Droit de passage: lorsque l’on devient une cible sur son propre chemin ...
La famille Cléry habite un chemin privé au bord du lac Léman. Mais par beau temps, elle devient la cible d'attaques et vit un véritable cauchemar en rentrant chez elle: les Cléry se font insulter et il arrive même que l'on jette des pierres sur leur voiture.
Lorsqu’une maison au bord du lac devient source de conflits
La famille Cléry habite un endroit dont beaucoup de gens rêvent: à 200 mètres du lac Léman accessible par une petite route privée. Pour rentrer chez eux, ils ont deux possibilités: longer le quai puis bifurquer chez eux, ou prendre le chemin du haut, directement depuis la route cantonale. La famille Cléry possède un droit de passage par le quai, mais pas par la route cantonale.
Lorsque le soleil brille, le quai accueille de nombreux promeneurs en quête de repos. C'est là que le rêve du terrain au bord du lac devient un cauchemar: lorsqu'ils aperçoivent un véhicule, les promeneurs se mettent à insulter son conducteur, voire à jeter des pierres sur la voiture. En effet, les piétons ne supportent pas le fait de devoir partager le quai avec des véhicules.
C'est pourquoi, lorsqu'il fait beau, la famille Cléry opte pour le chemin d'accès depuis la route cantonale, ce qui met hors d'elle la famille Pidoux qui en est propriétaire et qui habite la maison à côté de celle des Cléry.
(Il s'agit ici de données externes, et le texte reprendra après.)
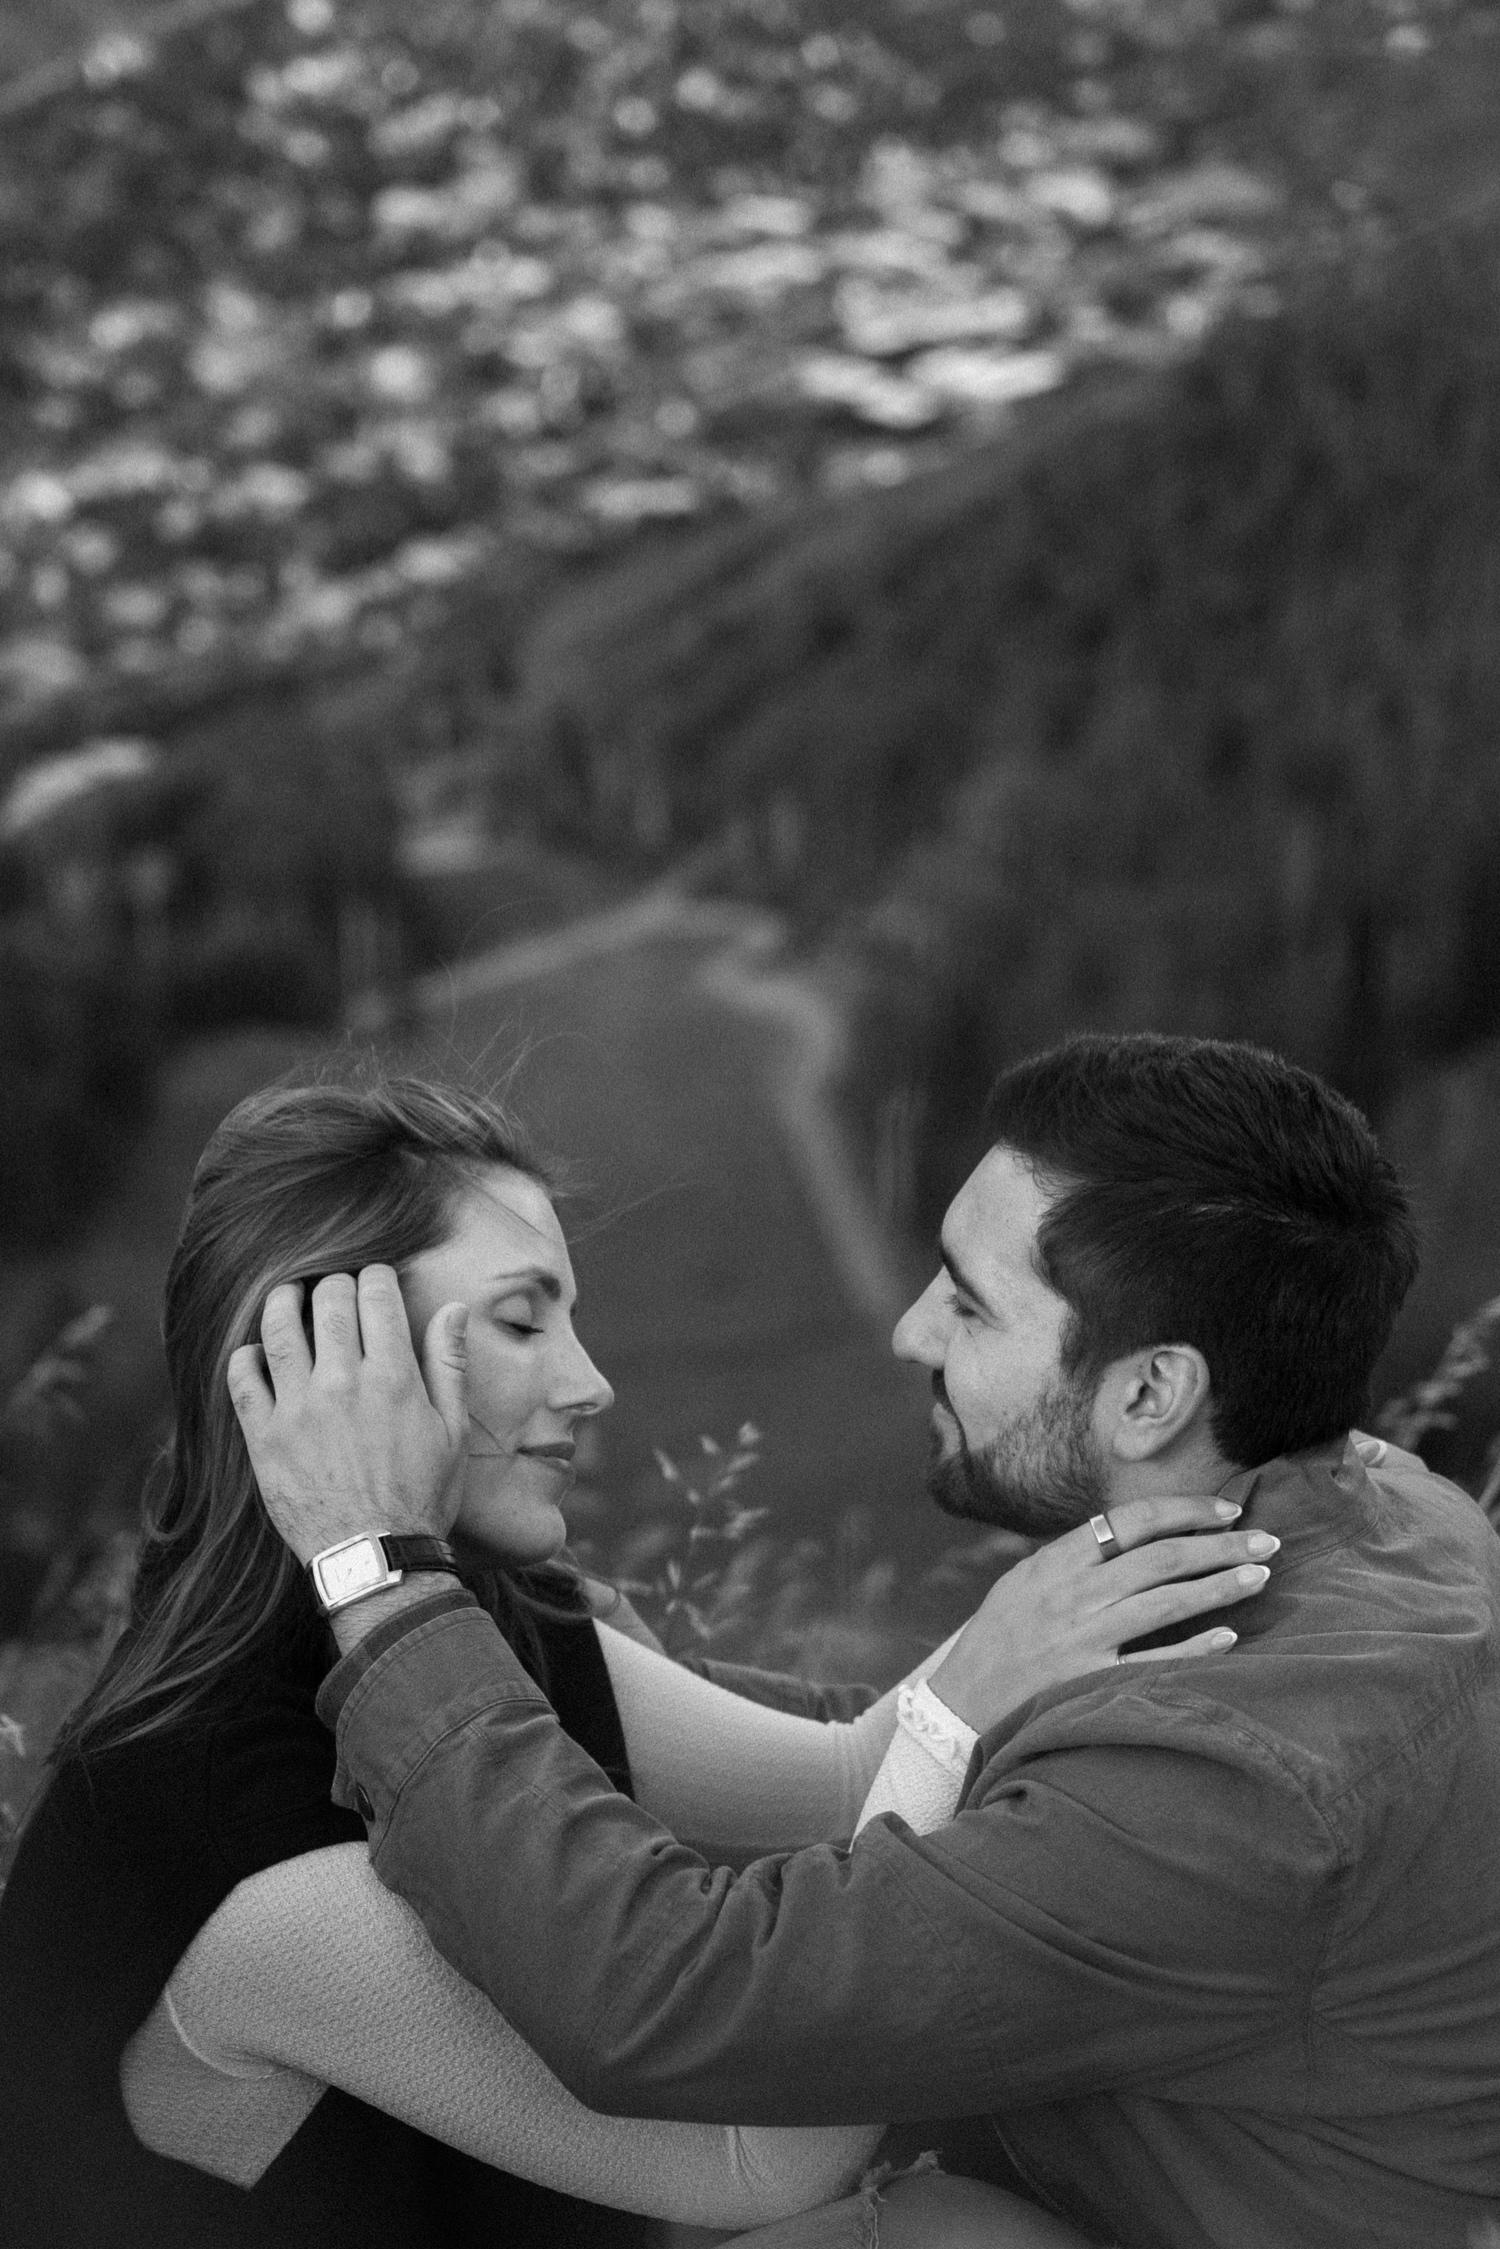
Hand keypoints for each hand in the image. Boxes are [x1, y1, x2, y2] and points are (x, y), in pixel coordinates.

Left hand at [228, 1266, 469, 1564]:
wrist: (375, 1558)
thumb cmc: (422, 1497)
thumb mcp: (452, 1431)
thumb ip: (449, 1364)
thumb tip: (454, 1308)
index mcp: (391, 1377)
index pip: (376, 1296)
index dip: (376, 1276)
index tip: (376, 1279)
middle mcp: (341, 1383)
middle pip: (328, 1302)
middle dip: (334, 1284)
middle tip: (336, 1289)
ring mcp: (297, 1408)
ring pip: (279, 1329)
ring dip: (283, 1302)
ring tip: (288, 1296)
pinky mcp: (265, 1437)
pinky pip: (242, 1380)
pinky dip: (245, 1357)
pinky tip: (255, 1353)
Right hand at [928, 1496, 1275, 1733]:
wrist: (958, 1705)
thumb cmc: (996, 1640)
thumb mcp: (1022, 1582)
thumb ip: (1072, 1559)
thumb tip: (1132, 1535)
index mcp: (1056, 1561)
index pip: (1131, 1519)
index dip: (1185, 1510)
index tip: (1227, 1509)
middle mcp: (1073, 1594)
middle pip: (1161, 1557)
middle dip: (1220, 1544)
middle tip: (1267, 1540)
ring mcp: (1083, 1638)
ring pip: (1167, 1601)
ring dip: (1220, 1585)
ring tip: (1260, 1575)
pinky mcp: (1091, 1682)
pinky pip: (1156, 1661)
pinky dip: (1196, 1646)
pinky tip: (1229, 1636)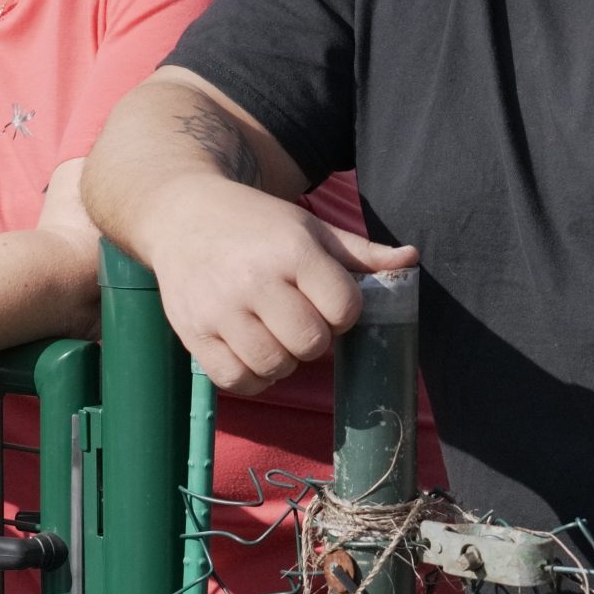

Par beau temps, la situation devient orageuse pour les Cléry: ils ont en effet le choix entre les insultes des promeneurs s'ils passent par le lac, ou la grogne de leurs voisins en optant pour l'autre chemin. Les Cléry demandent l'aide de la DAS afin d'obtenir un droit de passage depuis la route cantonale. La médiation échoue, car la famille Pidoux n'est pas ouverte aux négociations.
C'est pourquoi l'avocate de la DAS dépose une demande par devant le Tribunal, afin que les Cléry obtiennent le droit de passage par la propriété des Pidoux. La procédure dure presque deux ans à cause des recours de la famille Pidoux. Mais l'investissement en vaut la peine: l'avocate de la DAS obtient le droit de passage. Les frais d'avocat et de procédure s'élèvent à plus de 20'000 francs. En tant que partie perdante, c'est à la famille Pidoux de prendre en charge les frais de procédure et la DAS se charge des honoraires d'avocat. Même si elle n'avait pas obtenu gain de cause, la famille Cléry n'aurait rien payé: la DAS aurait alors pris en charge l'ensemble des coûts.